Text-based design files:
::::

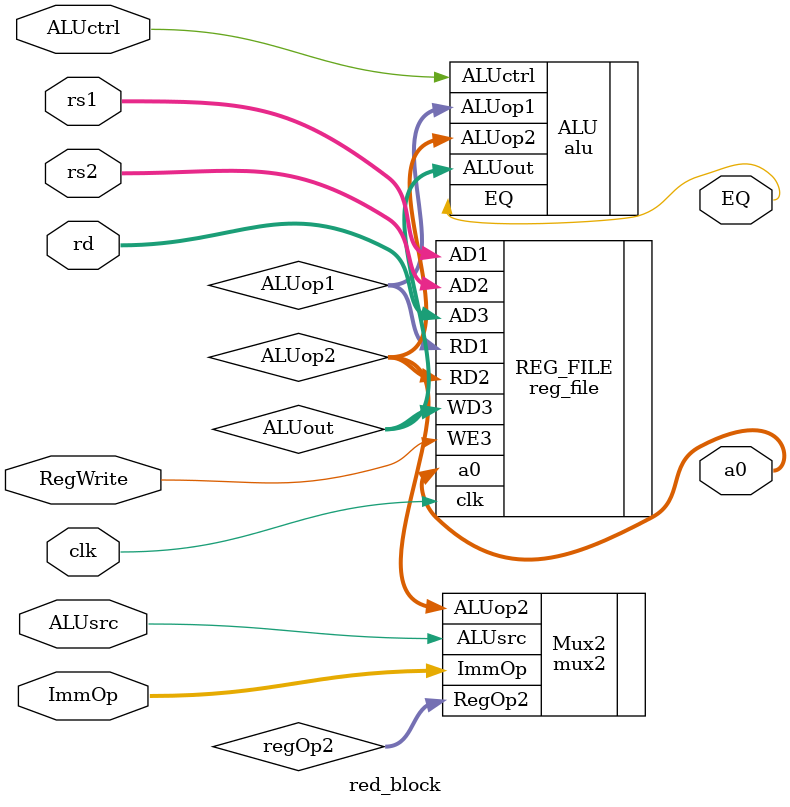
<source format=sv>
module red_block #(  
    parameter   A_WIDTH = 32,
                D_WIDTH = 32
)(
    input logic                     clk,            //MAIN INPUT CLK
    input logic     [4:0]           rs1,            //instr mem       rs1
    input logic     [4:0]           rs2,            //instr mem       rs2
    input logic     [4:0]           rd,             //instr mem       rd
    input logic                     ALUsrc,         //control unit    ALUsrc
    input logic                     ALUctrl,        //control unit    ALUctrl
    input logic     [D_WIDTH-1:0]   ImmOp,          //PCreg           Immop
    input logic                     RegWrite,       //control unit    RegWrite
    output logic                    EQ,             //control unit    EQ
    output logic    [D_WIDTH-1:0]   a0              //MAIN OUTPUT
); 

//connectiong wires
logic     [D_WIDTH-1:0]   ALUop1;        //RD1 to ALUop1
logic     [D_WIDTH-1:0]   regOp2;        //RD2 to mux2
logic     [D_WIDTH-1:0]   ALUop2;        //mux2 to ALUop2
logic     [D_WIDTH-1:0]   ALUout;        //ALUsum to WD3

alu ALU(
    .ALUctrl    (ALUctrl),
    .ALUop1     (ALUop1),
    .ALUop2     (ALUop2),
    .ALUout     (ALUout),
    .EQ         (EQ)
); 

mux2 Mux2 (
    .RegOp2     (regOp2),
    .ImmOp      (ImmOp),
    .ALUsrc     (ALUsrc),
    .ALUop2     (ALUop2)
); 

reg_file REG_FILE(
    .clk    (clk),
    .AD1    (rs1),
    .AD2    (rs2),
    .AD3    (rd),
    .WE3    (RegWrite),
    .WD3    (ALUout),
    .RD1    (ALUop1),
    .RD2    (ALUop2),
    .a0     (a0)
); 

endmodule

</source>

::::

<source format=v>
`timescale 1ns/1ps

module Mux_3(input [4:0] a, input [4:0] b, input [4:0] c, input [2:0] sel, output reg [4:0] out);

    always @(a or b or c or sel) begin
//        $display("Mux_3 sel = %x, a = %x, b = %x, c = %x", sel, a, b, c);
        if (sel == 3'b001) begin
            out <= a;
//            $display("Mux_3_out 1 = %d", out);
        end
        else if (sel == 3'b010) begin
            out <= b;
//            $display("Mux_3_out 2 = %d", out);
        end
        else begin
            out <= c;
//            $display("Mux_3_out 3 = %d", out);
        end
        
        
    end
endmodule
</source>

::::

WHAT TO DO:
Which lines of the data contain the string "instr"? Copy each one.

ANSWER FOR THIS EXERCISE:
    input logic     [4:0]           rs1,            //instr mem       rs1
    input logic     [4:0]           rs2,            //instr mem       rs2
    input logic     [4:0]           rd,             //instr mem       rd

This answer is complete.